Call Big M Tires in Jay. They may can get it done..850-675-6163


----------



## chaps (Aug 31, 2009)

Jason said:


> It came off the rim? or what??? It's not fun to fix if it's the problem but me and a neighbor have fixed mine 2x's. If that's the problem, I can step ya through fixing it (or at least try to)....

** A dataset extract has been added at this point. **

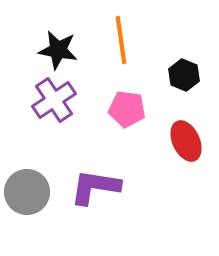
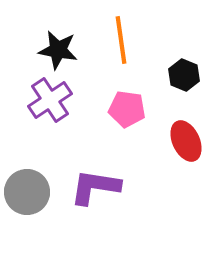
purple cross: moved 4 px left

It didnt come off the rim. Just went flat. I tried to put air in it and it seemed to be losing pressure where the tire valve screws onto the rim so I'm wondering if they have tubes in it????


----------



## Jason (Oct 2, 2007)

It shouldn't have tubes.....If the bead is off the rim, you have to use a cable or last time we used a big thick ratchet strap to keep even pressure on the rim all the way around the tire. If it's the valve stem, it should be a screw in type that is different then a vehicle tire. It should have a way to take it and fill the tire w/ water to weigh down the rear end. I would just double check the tightness of the valve and if the bead is still on the rim. I know BigDaddy (Roy) works on diesel, but not sure ifin he knows about tires on tractors (probably does)....And he is just south of ya on 87 in Pt. Baker


----------



## Spoolin Up (May 3, 2011)

Ill be at the shop tom chaps, I think me and u can figure someway


----------



## Spoolin Up (May 3, 2011)

I have a big Bottle Jack. Need to get it off the ground


----------



## chaps (Aug 31, 2009)

Thanks Roy. I have to take little man to a bday party n morning but should be heading home around 2 or so. It acts like its leaking where the valve stem screws onto the rim where it comes up through. It seems like there is a tube but I don't know for sure


----------



## Spoolin Up (May 3, 2011)

I'd bet on a tube being in it as well.


----------



## Spoolin Up (May 3, 2011)

Would be cheaper to take it off yourself, then take it to goodyear. You may as well wait til Monday. They are only open til 12


----------



## chaps (Aug 31, 2009)

Bigdaddy's said:


> Would be cheaper to take it off yourself, then take it to goodyear. You may as well wait til Monday. They are only open til 12


Goodyear in milton? Cn they do a tire that big? I wonder if I can break the lugs free


----------



## Spoolin Up (May 3, 2011)

Yes. They have a service truck.


----------



## Spoolin Up (May 3, 2011)

Firestone does as well


----------